HTML stands for Hyper Text Markup Language
HTML is not a programming language, it is a markup language
A markup language is a set of markup tags
HTML uses markup tags to describe web pages
HTML markup tags are usually called HTML tags
HTML tags are keywords surrounded by angle brackets like <html>
HTML tags normally come in pairs like <b> and </b>
The first tag in a pair is the start tag, the second tag is the end tag
Start and end tags are also called opening tags and closing tags
HTML documents describe web pages
HTML documents contain HTML tags and plain text
HTML documents are also called web pages
The purpose of a web browser (like Internet Explorer or Firefox) is to read HTML documents and display them as web pages. The browser does not display the HTML tags, but uses the tags to interpret the content of the page:
<html>
<body>
<h1>My First Heading</h1>
<p>My first paragraph.</p>
</body>
</html>
The text between <html> and </html> describes the web page
The text between <body> and </body> is the visible page content
The text between <h1> and </h1> is displayed as a heading
The text between <p> and </p> is displayed as a paragraph
You don't need any tools to learn HTML at W3Schools.
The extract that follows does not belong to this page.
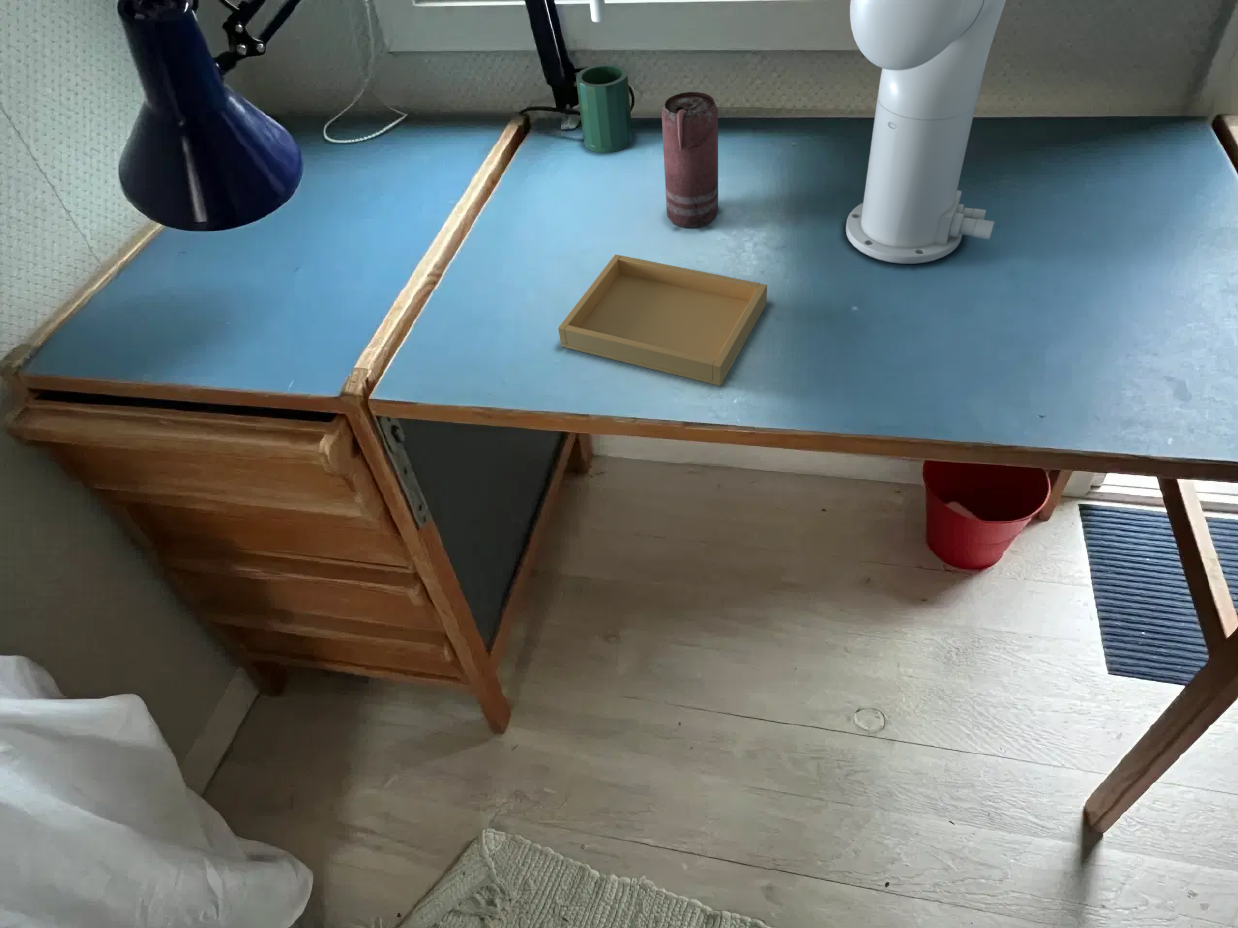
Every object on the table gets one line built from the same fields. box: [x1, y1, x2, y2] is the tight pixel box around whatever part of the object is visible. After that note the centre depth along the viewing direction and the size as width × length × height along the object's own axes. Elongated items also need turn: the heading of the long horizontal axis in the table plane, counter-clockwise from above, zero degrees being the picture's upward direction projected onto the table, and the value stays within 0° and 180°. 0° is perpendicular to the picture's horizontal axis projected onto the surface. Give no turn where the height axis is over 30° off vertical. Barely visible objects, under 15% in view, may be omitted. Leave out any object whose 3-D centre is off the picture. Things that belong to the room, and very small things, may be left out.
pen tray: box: [557, 253, 768, 387], centre depth 90 cm, size 18×14×2 cm
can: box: [661, 91, 719, 230], centre depth 100 cm, size 6×6×14 cm
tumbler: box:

You don't need an HTML editor
You don't need a web server
You don't need a web site
HTML can be written and edited using many different editors like Dreamweaver and Visual Studio.
However, in this tutorial we use a plain text editor (like Notepad) to edit HTML. We believe using a plain text editor is the best way to learn HTML.
We suggest you experiment with everything you learn at W3Schools by editing your web files with a text editor (like Notepad).
Note: If your test web contains HTML markup tags you have not learned, don't panic. You will learn all about it in the next chapters.
When you save an HTML file, you can use either the .htm or the .html file extension. There is no difference, it is entirely up to you.
HTML headings are defined with the <h1> to <h6> tags.
<h1>This is a heading</h1>
<h2>This is a heading</h2>
<h3>This is a heading</h3>
HTML paragraphs are defined with the <p> tag.
<p>This is a paragraph.</p>
<p>This is another paragraph.</p>
HTML links are defined with the <a> tag.
<a href="http://www.w3schools.com">This is a link</a>
Note: The link address is specified in the href attribute.
(You will learn about attributes in a later chapter of this tutorial).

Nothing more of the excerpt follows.